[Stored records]
------------------------------------------------------------------------

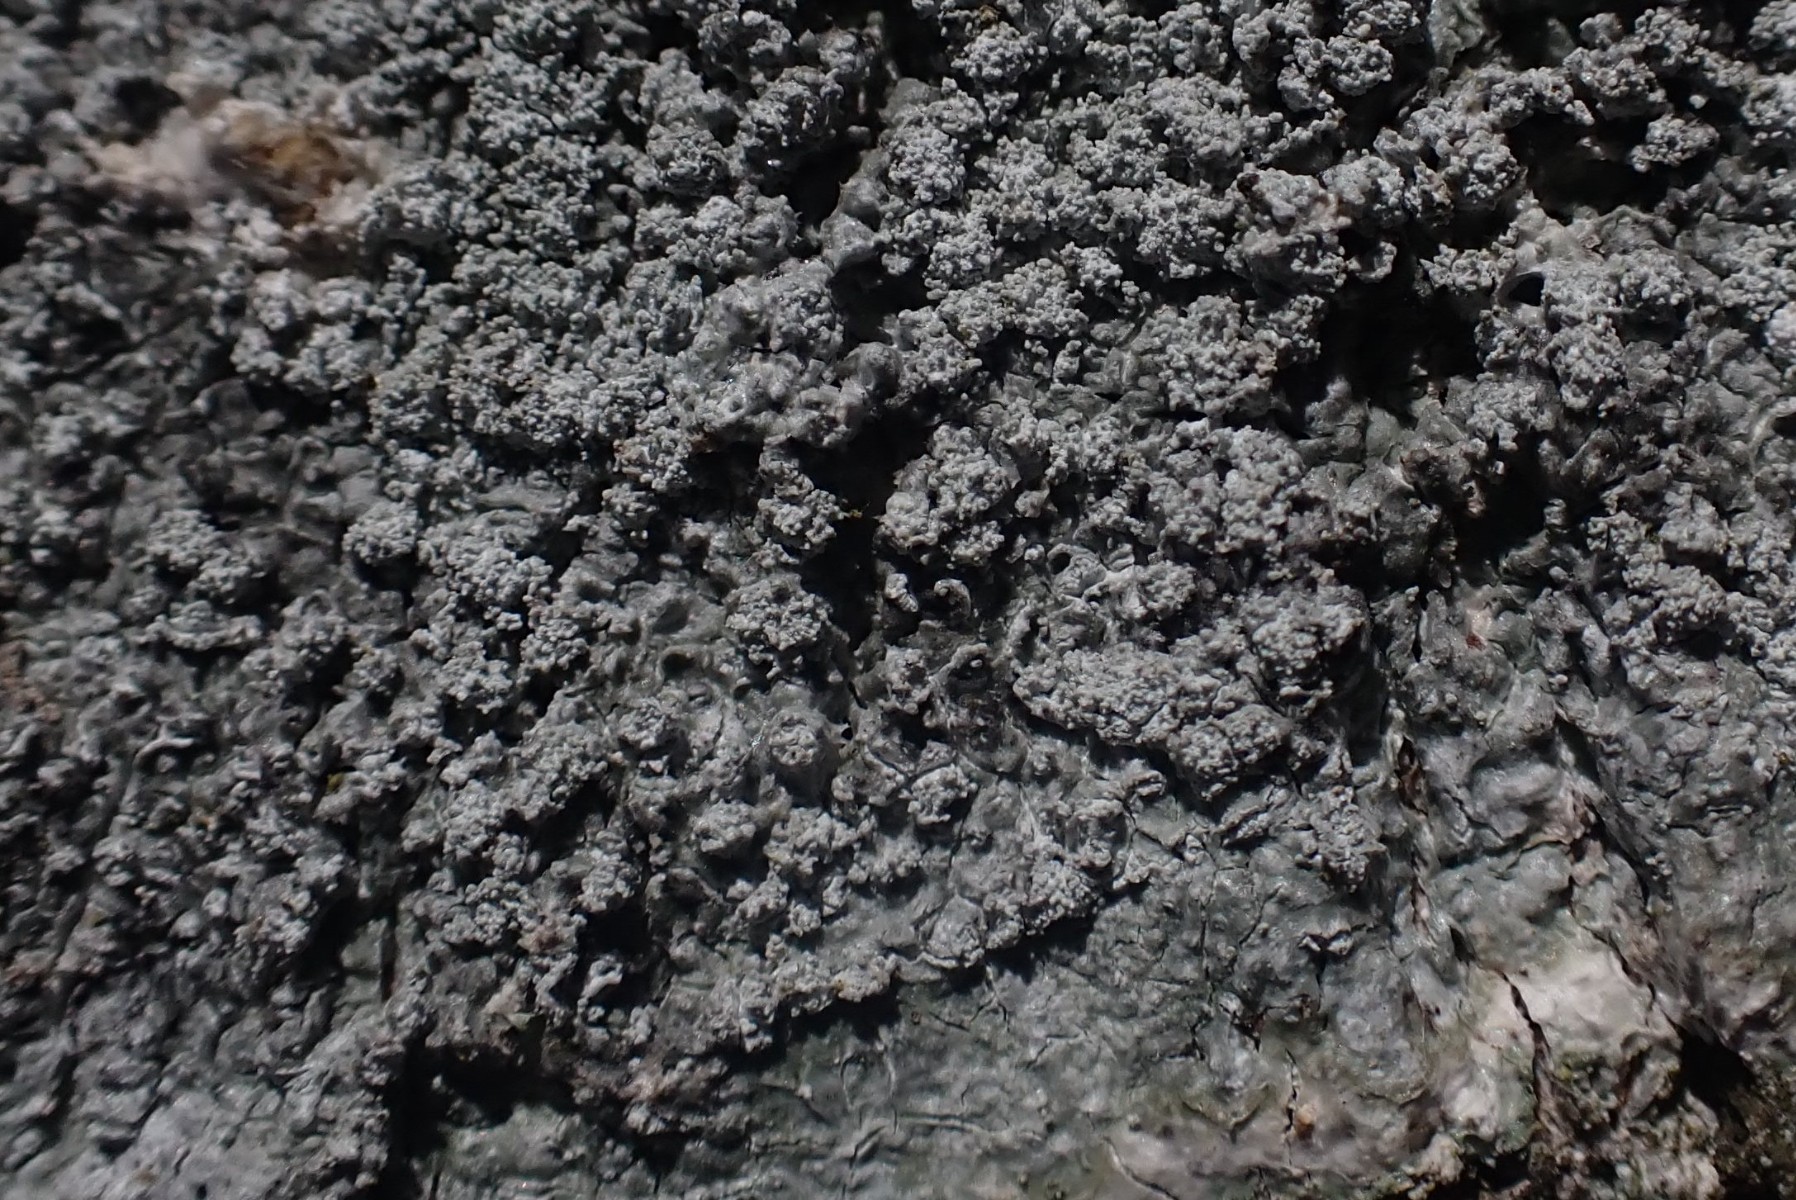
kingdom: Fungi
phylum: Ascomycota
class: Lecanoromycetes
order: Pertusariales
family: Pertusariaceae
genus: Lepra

------------------------------------------------------------------------

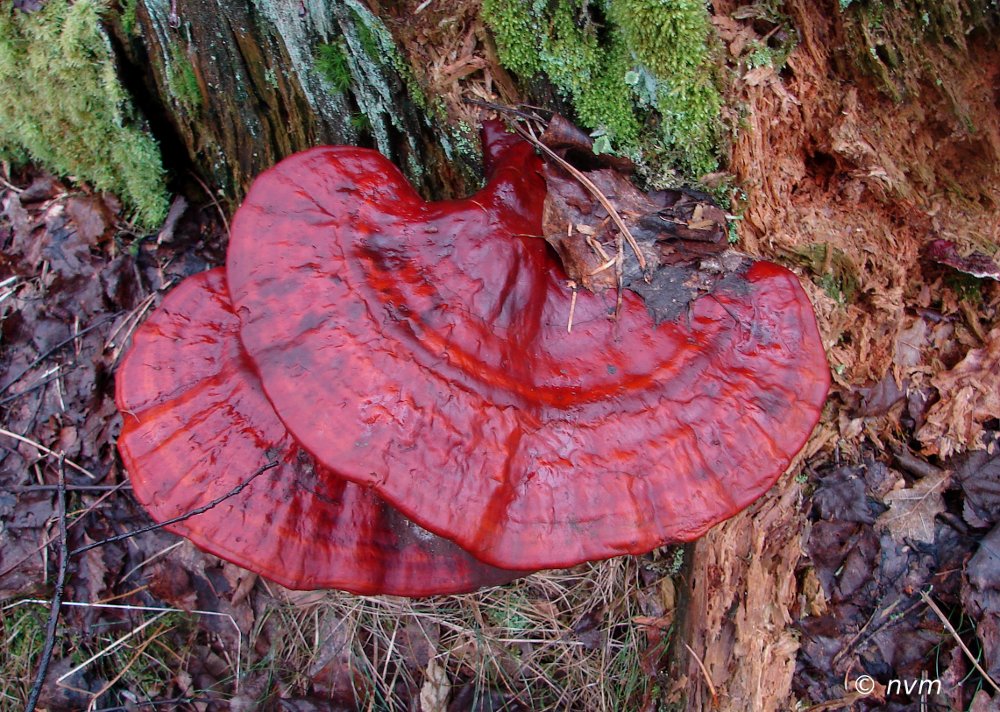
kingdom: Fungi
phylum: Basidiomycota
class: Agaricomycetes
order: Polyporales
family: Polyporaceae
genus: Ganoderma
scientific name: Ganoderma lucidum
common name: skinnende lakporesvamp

------------------------------------------------------------------------

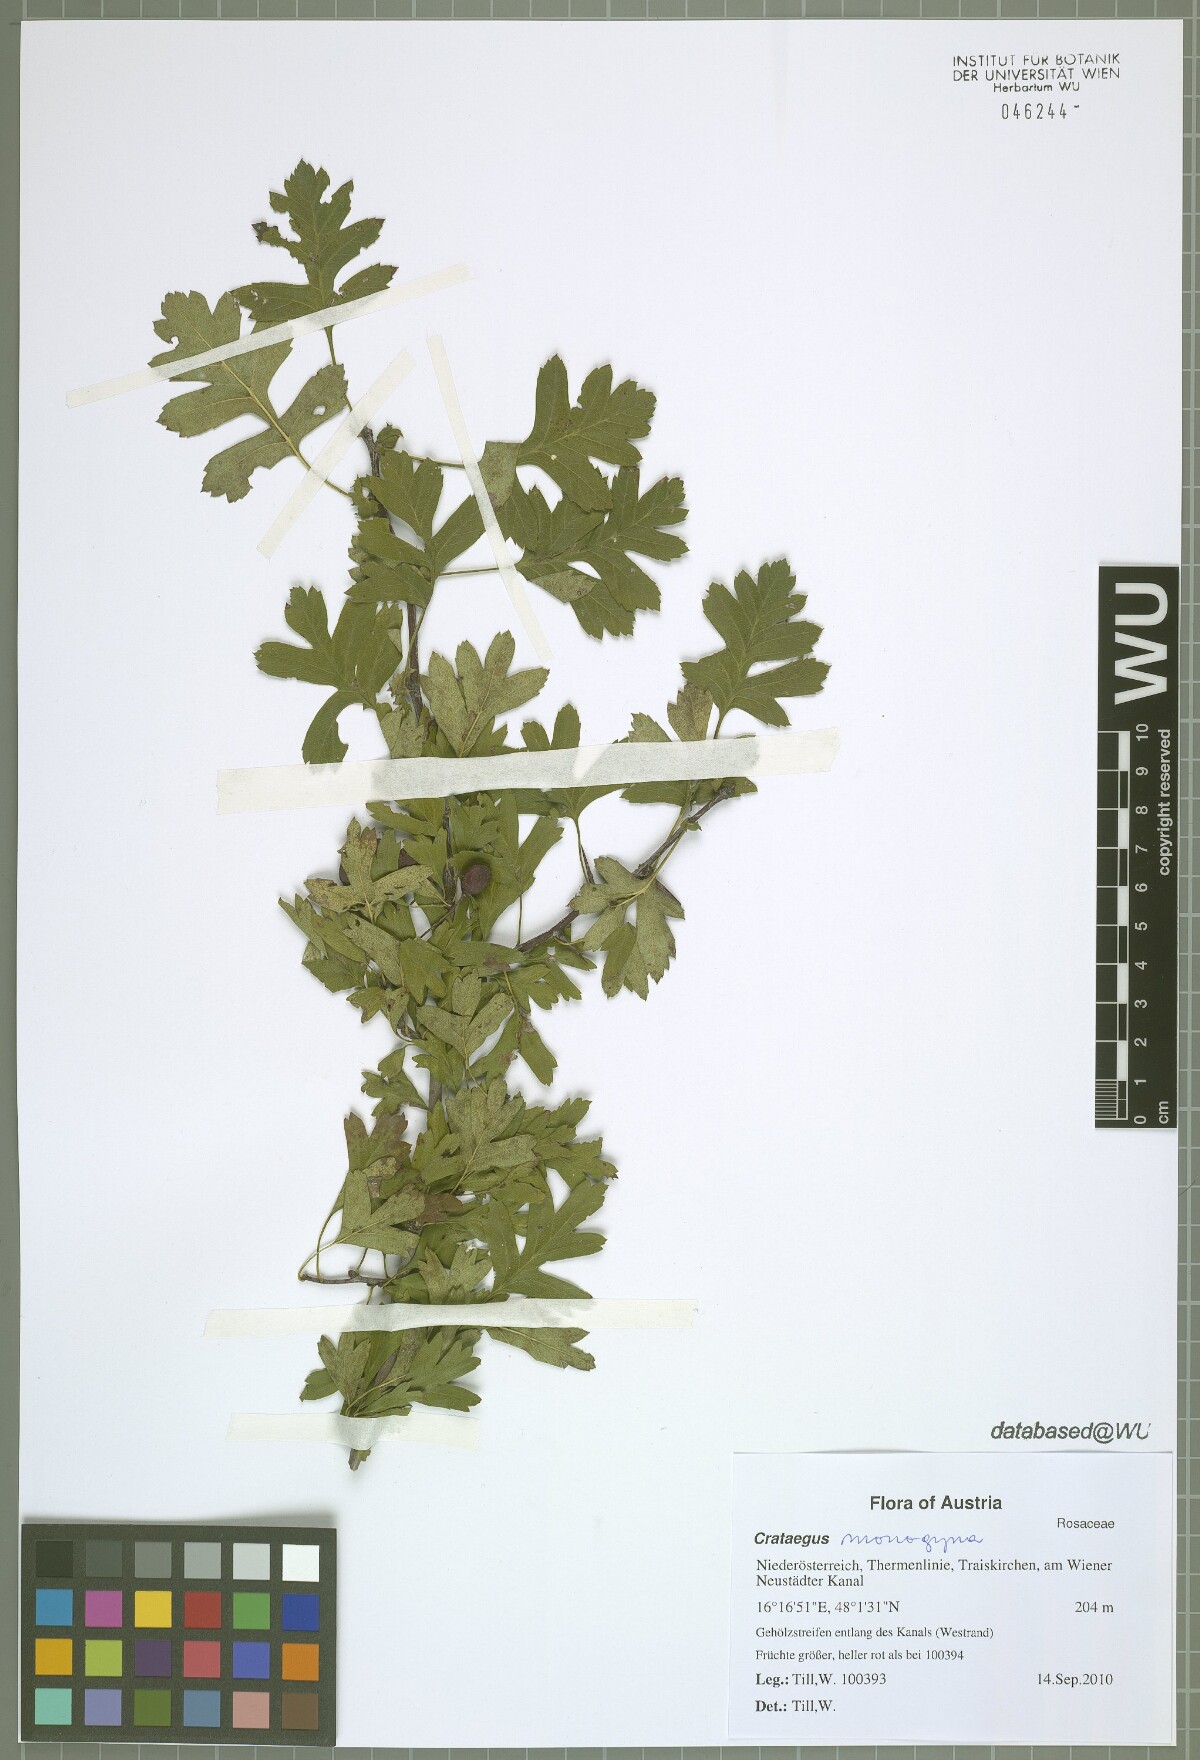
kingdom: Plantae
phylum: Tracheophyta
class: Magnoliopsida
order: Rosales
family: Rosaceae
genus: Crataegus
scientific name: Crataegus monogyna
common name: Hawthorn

------------------------------------------------------------------------

REQUIREMENT |
Reproduce the stretch of the rows from the line that contains "phylum: Basidiomycota" through the line that contains "scientific name: Ganoderma lucidum", including both of those lines.

THE ANSWER |
phylum: Basidiomycota
class: Agaricomycetes
order: Polyporales
family: Polyporaceae
genus: Ganoderma
scientific name: Ganoderma lucidum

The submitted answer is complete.